LE JOURNAL DU DROIT DES JEUNES

L'éditorial de Jacques Fierens dans le JDJ N°435

La DPC et le risque d’orages violents

Les phénomènes météorologiques les plus difficiles à prévoir sont les orages violents, y compris les tornades.

Ils résultent de nombreuses interactions entre la température, l’humidité, le vent, la pression. Parmi les incertitudes, il y a une certitude : le risque est plus élevé lorsque les vents et les courants viennent de droite, parce que la Terre tourne vers la droite.

À lire la déclaration de politique communautaire en ce qui concerne l’aide à la jeunesse, la girouette et l’anémomètre ne rassurent pas. La DPC parle beaucoup trop de prise en charge précoce et intensive, d’éloignement de l’enfant de sa famille, du refus de placements successifs, de stabilité chez les accueillants.

La suppression du nécessaire réexamen annuel des mesures par le tribunal de la jeunesse est dans l’air malgré la position de presque tout le secteur en faveur de son maintien.

Pas un mot sur une aide qui devrait avoir pour priorité absolue de donner à tous parents les moyens matériels ou immatériels d’élever leurs enfants, dans tous les sens du terme.

La majorité des éloignements, surtout à long terme, concerne les familles les plus précarisées et le placement en famille d’accueil, sacralisé sans nuance, entraîne le risque de captation de l’enfant par les accueillants, aussi généreux qu’ils soient, et donc renforce l’eugénisme social.

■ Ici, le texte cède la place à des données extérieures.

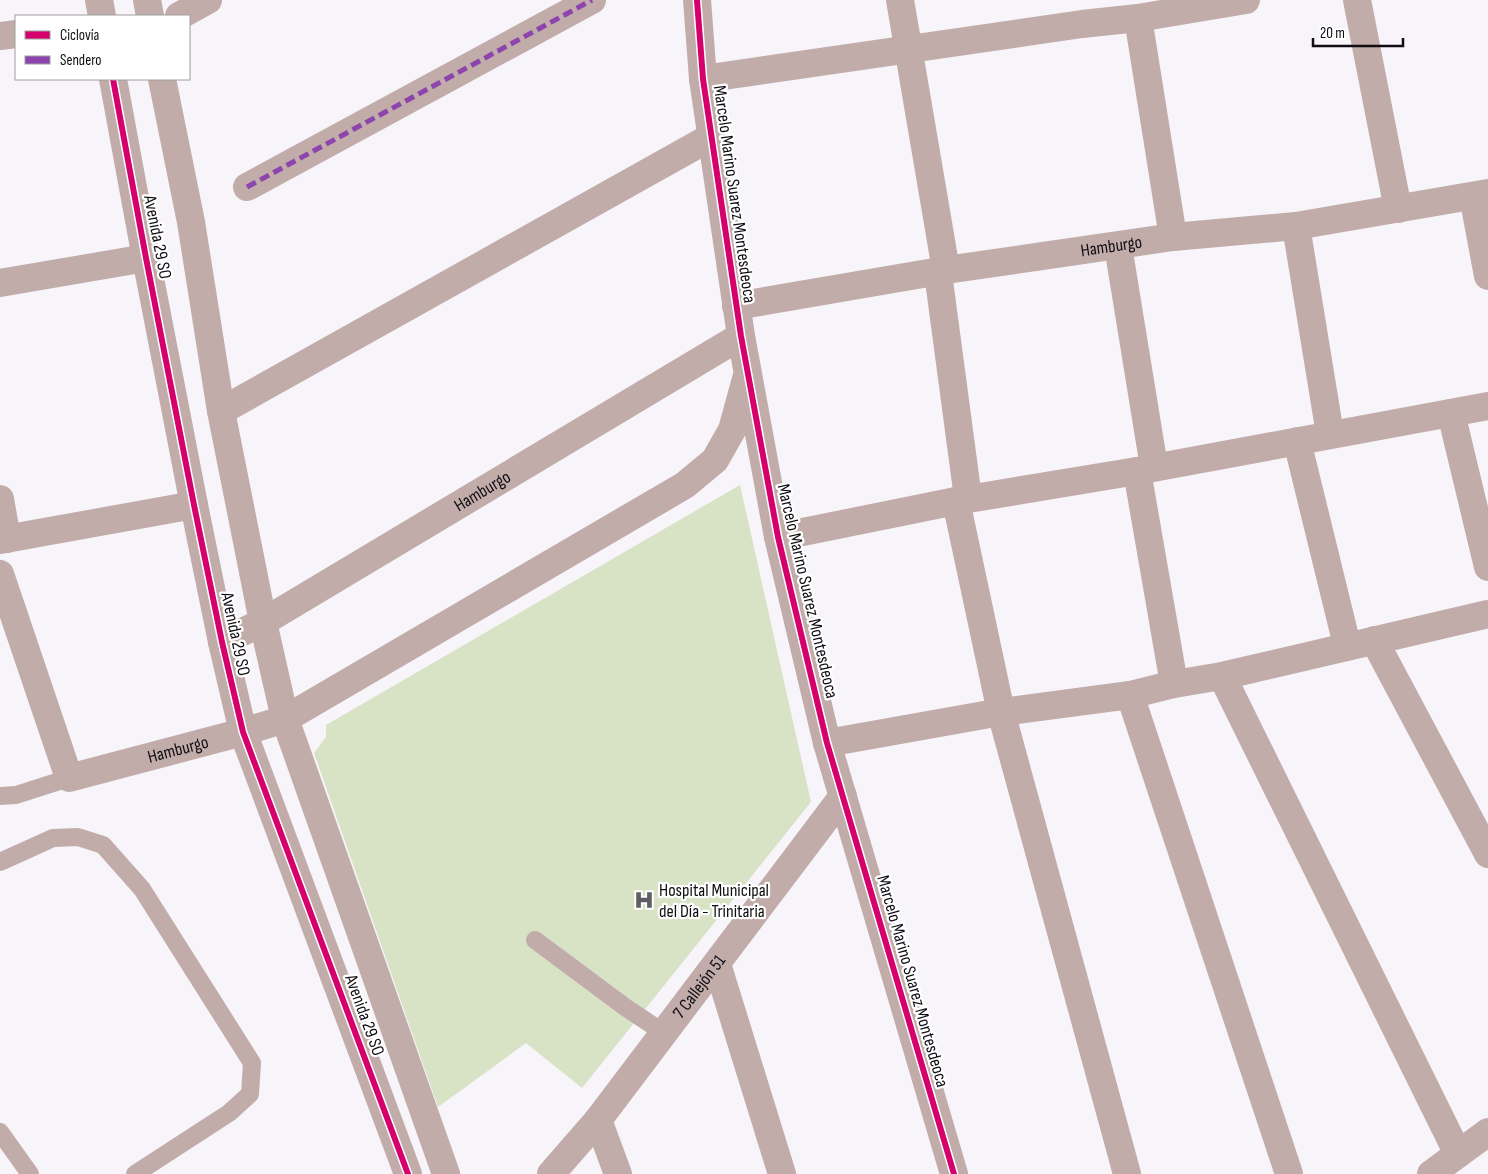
<svg xmlns="http://www.w3.org/2000/svg" width="1488" height="1174" font-family="'Sofia Sans Condensed',sans-serif">
	<rect width="100%" height="100%" fill="#f7f4fa"/>
	<!-- green -->
	<path fill="#d8e3c6" d="M 740,485 L 811,802 L 582,1088 L 526,1043 L 438,1107 L 314,753 L 326,737 L 326,725 Z"/>
	<g fill="none" stroke-linecap="round" stroke-linejoin="round">
		<!-- service -->
		<path stroke="#c1acaa" stroke-width="18" d="M 0,796 L 16,795 L 69,778
			M 0,862 L 53,838 L 78,837 L 103,845 L 142,889 L 252,1063 L 250,1094 L 229,1113 L 135,1174
			M 535,940 L 625,1007 L 664,1033
			M 0,1132 L 30,1174"/>
		<!-- minor -->
		<g stroke="#c1acaa" stroke-width="28">
			<path d="M 697,0 L 703,79 L 741,336 L 778,537 L 827,743 L 954,1174"/>
			<path d="M 900,0 L 946,270"/>
			<path d="M 1357,0 L 1398,209"/>
			<path d="M 179,16 L 208,0"/>
			<path d="M 1138,18 L 1173,237"/>
			<path d="M 0,36 L 16,34"/>
			<path d="M 703,79 L 1082,24 L 1138,18 L 1246,0"/>
			<path d="M 247,187 L 592,0"/>
			<path d="M 1473,196 L 1488,276"/>
			<path d="M 1296,226 L 1330,434"/>
			<path d="M 1118,246 L 1154,467"/>
			<path d="M 938,273 L 968,498"/>
			<path d="M 0,283 L 146,258"/>
			<path id="s1" d="M 736,306 L 946,270 L 1173,237 L 1296,226 L 1488,193"/>
			<path d="M 221,411 L 711,137"/>
			<path d="M 1451,413 L 1488,567"/>
			<path d="M 1297,441 L 1347,645"/>
			<path d="M 1137,471 L 1174,684"/>
			<path d="M 0,499 L 7,539"/>
			<path d="M 956,501 L 1001,712 L 1127,1174"/>
			<path d="M 778,537 L 956,501 L 1137,471 L 1488,406"/>
			<path d="M 0,540 L 194,505"/>
			<path id="s2" d="M 0,574 L 69,778 L 243,732 L 285,719 L 685,485 L 715,460 L 732,430 L 746,379"/>
			<path d="M 1374,640 L 1488,854"/>
			<path id="s3" d="M 222,642 L 263,622 L 741,336"/>
			<path d="M 1222,676 L 1458,1154"/>
			<path d="M 1130,695 L 1289,1174"/>
			<path d="M 827,743 L 1001,712 L 1130,695 L 1174,684 L 1222,676 L 1488,614"/>
			<path d="M 717,964 L 782,1174"/>
			<path d="M 598,1120 L 618,1174"/>
			<path id="s4" d="M 551,1174 L 598,1120 L 843,796"/>
			<path d="M 1431,1174 L 1488,1132"/>
		</g>
		<!-- tertiary -->
		<path stroke="#c1acaa" stroke-width="28" d="M 99,0 L 102,16
			M 147,0 L 150,16
			M 113,79 L 146,258 L 194,505 L 222,642 L 243,732 L 408,1174
			M 162,79 L 191,222 L 221,411 L 263,622 L 285,719 L 446,1174"/>
		<!-- quiet -->
		<path stroke="#8e44ad" stroke-width="5" stroke-dasharray="10 5" stroke-linecap="butt" d="M 247,187 L 592,0"/>
		<defs>
			<path id="cycleway" d="M 697,0 L 703,79 L 741,336 L 778,537 L 827,743 L 954,1174
				M 113,79 L 146,258 L 194,505 L 222,642 L 243,732 L 408,1174"/>
		</defs>
		<!-- cycleway casing -->
		<use href="#cycleway" stroke="#fff" stroke-width="9"/>
		<!-- cycleway -->
		<use href="#cycleway" stroke="#d6006c" stroke-width="6"/>
	</g>
	<!-- icons -->
	<defs>
		<symbol id="hospital-bare" viewBox="-9 -9 18 18"><path d="M-5-5h3v3.5h4V-5h3V5h-3V1.5h-4V5h-3Z" fill="#605e63" stroke="#fff" stroke-width="2.5" paint-order="stroke"/></symbol>
	</defs>
	<g fill-rule="evenodd">
		<use href="#hospital-bare" x="630" y="886" width="28" height="28"/>
	</g>
	<g text-anchor="middle" stroke-width="4.5" stroke-linejoin="round" paint-order="stroke">
		<!-- street labels -->
		<g font-size="18" fill="#0f0d11" stroke="#fff">
			<text transform="translate(735 194) rotate(82)" y="6">Marcelo Marino Suarez Montesdeoca</text>
			<text transform="translate(158 237) rotate(79)" y="6">Avenida 29 SO</text>
			<text dy="6" stroke="none"><textPath href="#s1" startOffset="380">Hamburgo</textPath></text>
			<text dy="6" stroke="none"><textPath href="#s3" startOffset="301">Hamburgo</textPath></text>
			<text transform="translate(808 591) rotate(77)" y="6">Marcelo Marino Suarez Montesdeoca</text>
			<text transform="translate(236 634) rotate(78)" y="6">Avenida 29 SO</text>
			<text dy="6" stroke="none"><textPath href="#s2" startOffset="328">Hamburgo</textPath></text>
			<text transform="translate(913 981) rotate(74)" y="6">Marcelo Marino Suarez Montesdeoca</text>
			<text dy="6" stroke="none"><textPath href="#s4" startOffset="239">7 Callejón 51</textPath></text>
			<text transform="translate(365 1015) rotate(70)" y="6">Avenida 29 SO</text>
		</g>
		<!-- poi labels -->
		<g font-size="18" fill="#0f0d11" stroke="#fff" text-anchor="start">
			<text x="659" y="896">Hospital Municipal<tspan x="659" dy="21">del Día - Trinitaria</tspan></text>
		</g>
	</g>
	<!-- legend -->
	<rect x="15" y="15" width="175" height="65" fill="#ffffff" stroke="#9f9ea0"/>
	<rect x="25" y="31" width="25" height="8" fill="#d6006c" stroke="#9f9ea0"/>
	<text x="60" y="40" font-size="15" fill="#0f0d11">Ciclovía</text>
	<rect x="25" y="56" width="25" height="8" fill="#8e44ad" stroke="#9f9ea0"/>
	<text x="60" y="65" font-size="15" fill="#0f0d11">Sendero</text>
	<!-- scale -->
	<path d="M1313 38v8h90v-8" fill="none" stroke="#0f0d11" stroke-width="2.5"/>
	<text x="1320" y="38" font-size="15" fill="#0f0d11" stroke="#ffffff" stroke-width="4" paint-order="stroke">20 m</text>
</svg>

La DPC prend aussi une direction contraire à ce que la Cour européenne des droits de l’homme s’époumone à affirmer depuis 35 ans : un placement doit être absolument nécessaire, parce qu’il est une ingérence très grave dans la vie familiale, il doit être le plus bref possible et son but doit toujours être en principe le retour chez les siens.

En ce qui concerne la protection du mineur en conflit avec la loi, le baromètre déclenche toutes les alarmes.

La DPC en parle sous le titre « Sécurité ». C’est mal parti.

L’approche protectionnelle devrait, paraît-il, continuer à prévaloir, mais un volet « sanctionnel » devra être élaboré, en s’inspirant notamment des systèmes en vigueur chez nos voisins, y compris en Flandre.

Et puis changeons les conditions du dessaisissement, maintes fois condamné par le Comité des droits de l’enfant, pour qu’il y en ait un peu plus et que les jeunes aillent en prison, lieu de resocialisation par excellence comme tout le monde le sait.

Dire que la DPC, elle-même en conflit avec les lois sur ce point, et pas n’importe quelles lois, se dit innovante.

C’est exactement le genre de propos qui a été tenu lorsqu’en 2006, la loi de 1965 est devenue plus répressive. Et personne n’explique comment on peut à la fois protéger et sanctionner. On nous fait savoir aussi que la délinquance juvénile a augmenté. Cela, on le répète depuis la préparation de la loi de 1912, chaque fois que l’on décide de traiter un enfant comme un adulte en plus petit.

Chiche que personne n’est capable de l’établir par des chiffres ?

La ministre Valérie Lescrenier, qui vient d’hériter de ces matières complexes, a déclaré ne rien y connaître. C’est honnête de le dire. Espérons qu’elle sait au moins qu’on ne traite pas les droits de l’enfant et des familles à travers ces a priori, ces clichés et ces caricatures qui ne sont que les nausées chroniques de certains nantis face aux moins favorisés qu’eux. On lui souhaite aussi d’étudier de près l’installation des paratonnerres parce qu’avoir peur des orages violents, c’est le propre de la plupart des enfants.

Ils auront vite besoin d’être rassurés et efficacement protégés.